GOM is successfully processed with backscattering data. Inversed results are close t the ground truth. This is partly because the surfaces are more rough at X-band than that at C,L and P-band, and GOM’s requirements are easy to meet. Another reason is that there only parameters in GOM and easy to find fitting function and its optimum parameters which characterized the ground targets. But it is just not lucky like this for POM and SPM. Harsh initial values demand may be made the two models worthless for practical purpose.

Since the radar return that dielectric function contributes is less than that surface roughness does, there is no adequate sensitivity the method of ratio of two polarizations. At 240 or so, it is a good region for this method being applied if more exact backscattering data are acquired.

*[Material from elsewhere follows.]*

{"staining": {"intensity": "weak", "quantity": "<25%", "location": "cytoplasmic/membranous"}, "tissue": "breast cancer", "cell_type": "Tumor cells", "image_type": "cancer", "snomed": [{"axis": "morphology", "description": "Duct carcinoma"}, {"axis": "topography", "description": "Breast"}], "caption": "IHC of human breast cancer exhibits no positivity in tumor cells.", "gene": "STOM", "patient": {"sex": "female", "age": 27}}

Fig. 3 The curve expressed the backscatter coefficient ratio of hh to vv polirization with different dielectric constants.

A primary method in the paper is proposed that is addressed to extract surface roughness characteristics from multi-incidence radar images. It now be applied to bare soil where only surface scattering is occured. Further study will be aimed at the more complicated surface types with vegetation company where body scattering and absorbing are generated.

References:

  1. E.T. Engman, J.R. Wang, “Evaluation Roughness Models of Radar Bascatter”, IEEE Trans. Geosci. Remote Sensing, Vol. GE-25, No. 6, pp 709-713, 1987.
  2. F.T. Ulaby, R.K. Moore, A.K. Feng, “Microwave Remote Sensing”, Vol. 2, Addison – Wesley, 1982.
  3. F.T. Ulaby, R.K. Moore, A.K. Feng, “Microwave Remote Sensing”, Vol.3. Addison – Wesley, 1982
  4. D.W. Marquardt, “An Algorithm for Least-Squares Estimation of Nonlinear Parameters”, J. SIAM, Vol. 11, No. 2, pp 431-441, 1963.